The real power center of the Senate: The gym

“The sweat-filled room has now replaced the smoke-filled room,” quipped Sen. John Barrasso, R-Wyo., one of the deans of the early-morning gym crew. Barrasso is usually the first to arrive in the morning and opens up shop. He and Senate Majority Whip Richard J. Durbin, D-Ill., who typically arrives minutes later, control the television. The news program they watch is the result of a compromise — MSNBC’s “Morning Joe” is hosted by a conservative, but the channel is left-leaning.

Though certainly there has been some early-morning wheeling and dealing on elliptical machines, many of the 13 members — all men — approached by CQ Roll Call as they went about their daily routines said the most important part of the experience was not negotiating but getting to know more about their colleagues’ personal lives.
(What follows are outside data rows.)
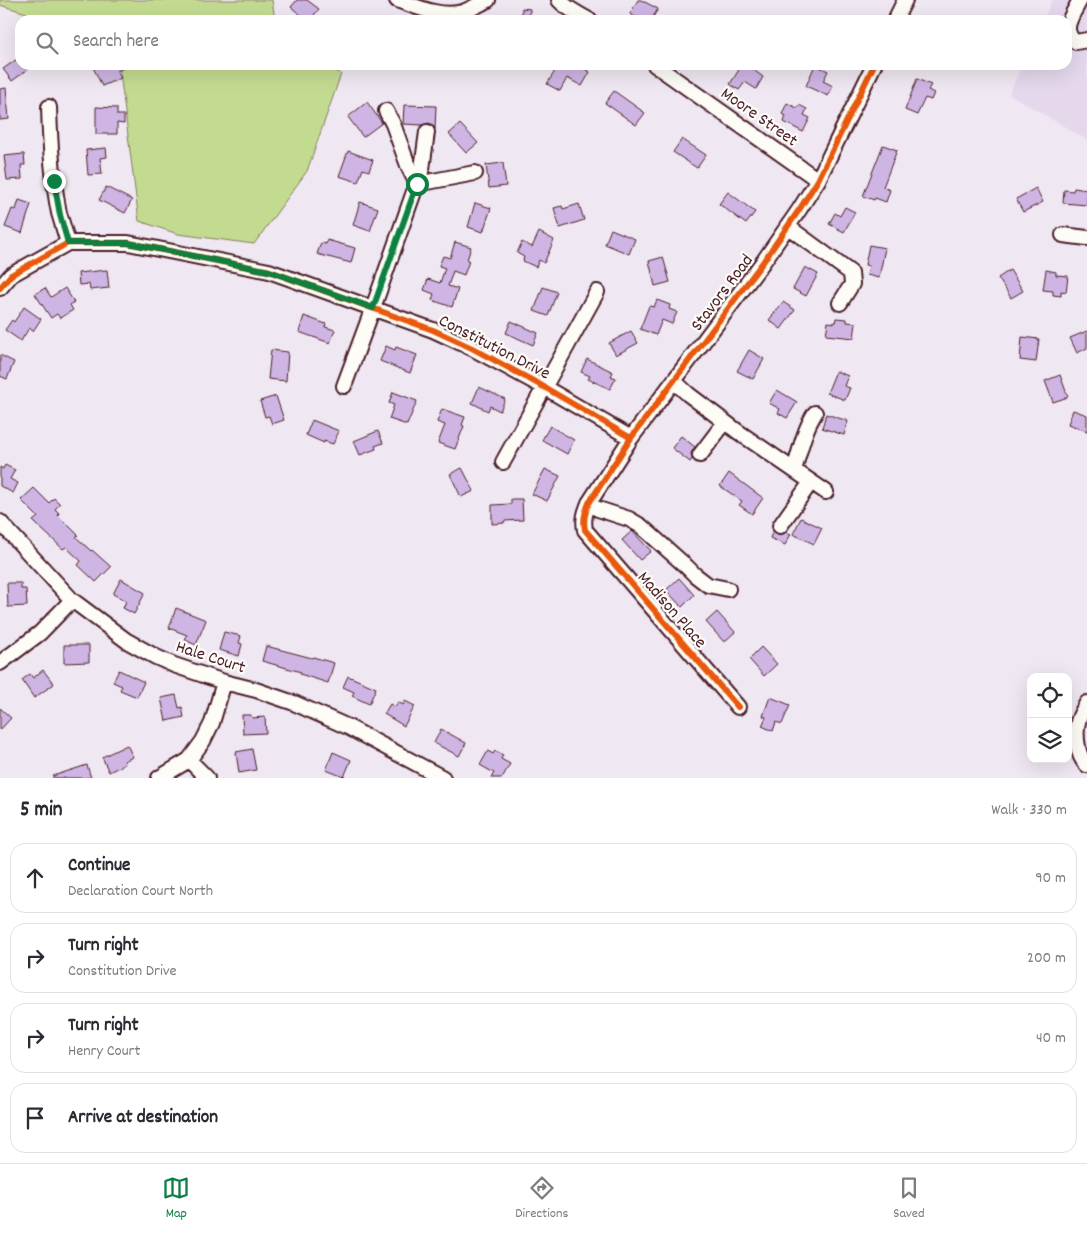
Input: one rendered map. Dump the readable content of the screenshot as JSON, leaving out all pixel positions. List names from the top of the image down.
{
  "streets": {
    "street": [
      "Moore Street",
      "Stavors Road",
      "Constitution Drive",
      "Madison Place",
      "Hale Court"
    ]
  },
  "crossings": [
    ["Moore Street", "Stavors Road"],
    ["Stavors Road", "Constitution Drive"],
    ["Stavors Road", "Madison Place"]
  ],
  "page": {
    "search": "Search here",
    "heading": ["5 min", "Walk · 330 m"],
    "list": [
      ["Continue", "Declaration Court North", "90 m"],
      ["Turn right", "Constitution Drive", "200 m"],
      ["Turn right", "Henry Court", "40 m"],
      "Arrive at destination"
    ],
    "nav": ["Map", "Directions", "Saved"]
  }
}
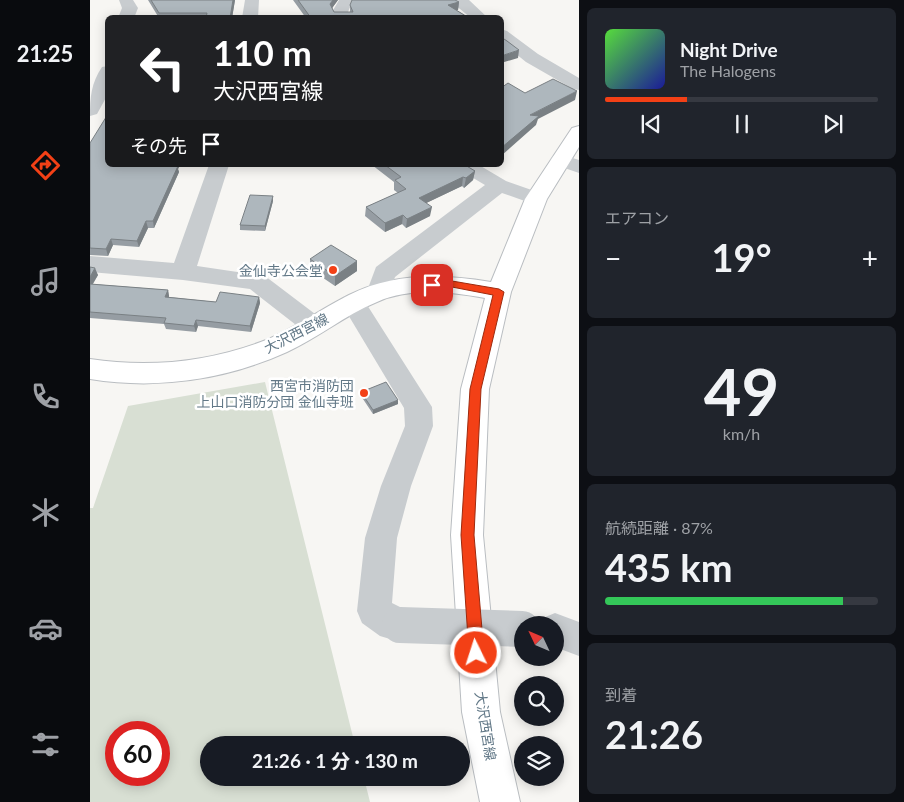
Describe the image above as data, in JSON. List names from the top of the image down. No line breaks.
{"streets":{"main road":["大沢西宮線"]},"places":["金仙寺公会堂","西宮市消防団 上山口消防分団 金仙寺班"],"north":"top left","page":{"tabs":"21:25","turn":["110 m","大沢西宮線"],"song":["Night Drive","The Halogens"],"then":"その先","tile":["エアコン",["49","km/h"],["航続距離 · 87%","435 km"],["到着","21:26"]],"heat":["−","19°","+"],"limit":"60","trip":"21:26 · 1 分 · 130 m"}}
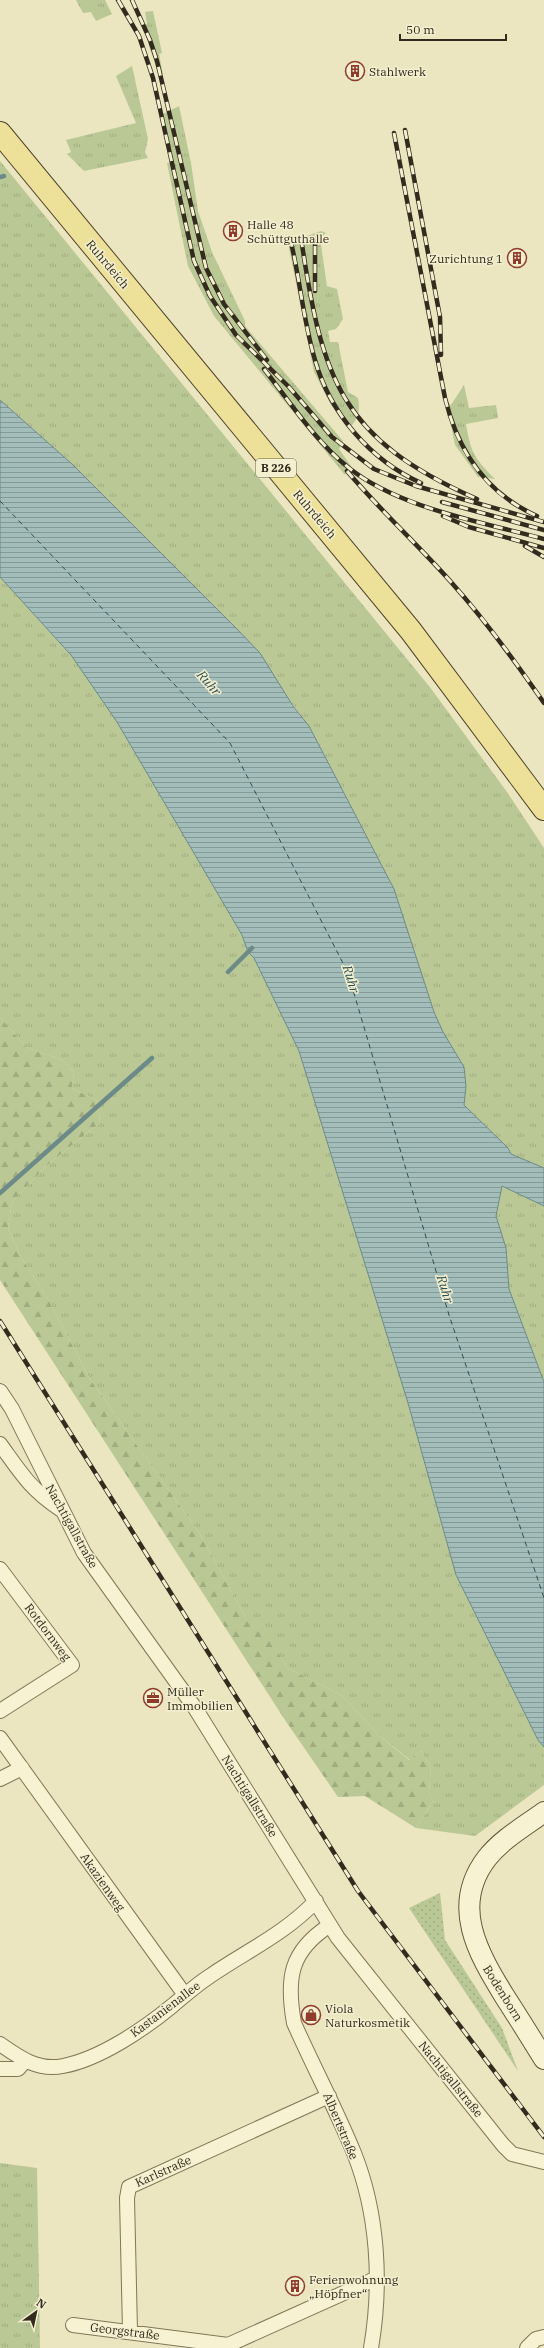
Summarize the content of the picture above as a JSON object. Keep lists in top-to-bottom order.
{
  "streets": {
    "main road": ["Ruhrdeich", "B 226", "Bodenborn"],
    "street": [
      "Nachtigallstraße",
      "Rotdornweg",
      "Akazienweg",
      "Kastanienallee",
      "Albertstraße",
      "Karlstraße",
      "Georgstraße"
    ]
  },
  "crossings": [
    ["Nachtigallstraße", "Kastanienallee"],
    ["Nachtigallstraße", "Albertstraße"],
    ["Akazienweg", "Kastanienallee"],
    ["Albertstraße", "Karlstraße"],
    ["Albertstraße", "Georgstraße"],
    ["Karlstraße", "Georgstraße"]
  ],
  "water": ["Ruhr"],
  "places": {
    "building": [
      "Stahlwerk",
      "Halle 48 Schüttguthalle",
      "Zurichtung 1",
      "Ferienwohnung „Höpfner“"
    ],
    "office": ["Müller Immobilien"],
    "shop": ["Viola Naturkosmetik"]
  },
  "scale_bar": "50 m",
  "north": "top right"
}
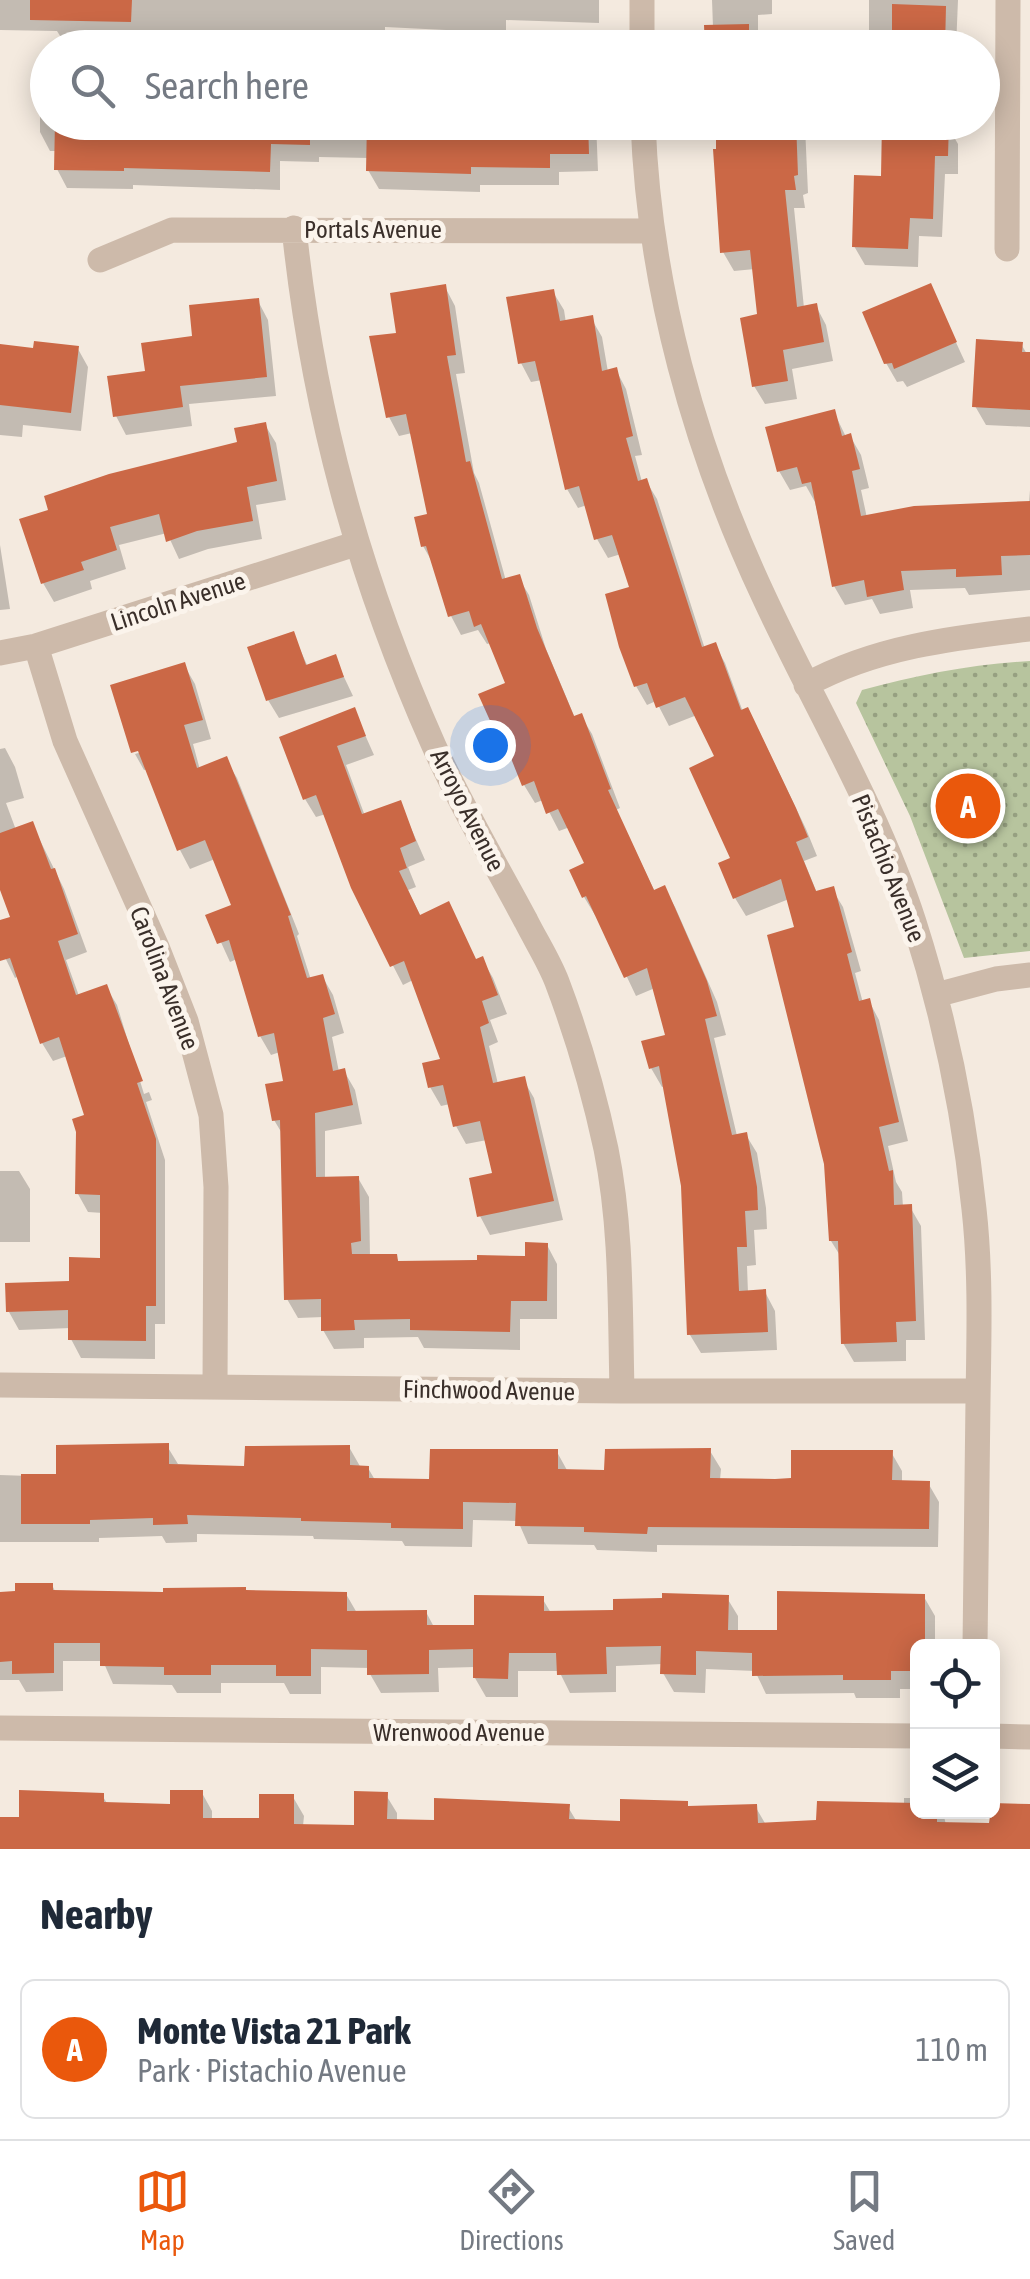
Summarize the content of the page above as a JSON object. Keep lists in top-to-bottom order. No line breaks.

That is one of the catches to this club, like so many others in Washington. There is a separate locker room and smaller workout space for the Senate’s 20 female senators. Although few members of the early-morning crew said they had seen women on their side of the gym, or ever seen the women’s workout room, Sen. Kelly Ayotte, R-N.H., said she has used the primarily male workout room.

“I’d be fine with it being all opened up, and I think actually that would be a good thing [because] it’s not a real big gym, to make it larger,” Ayotte said Wednesday afternoon. “But I do go over to the other side to use the equipment, and it’s no big deal.”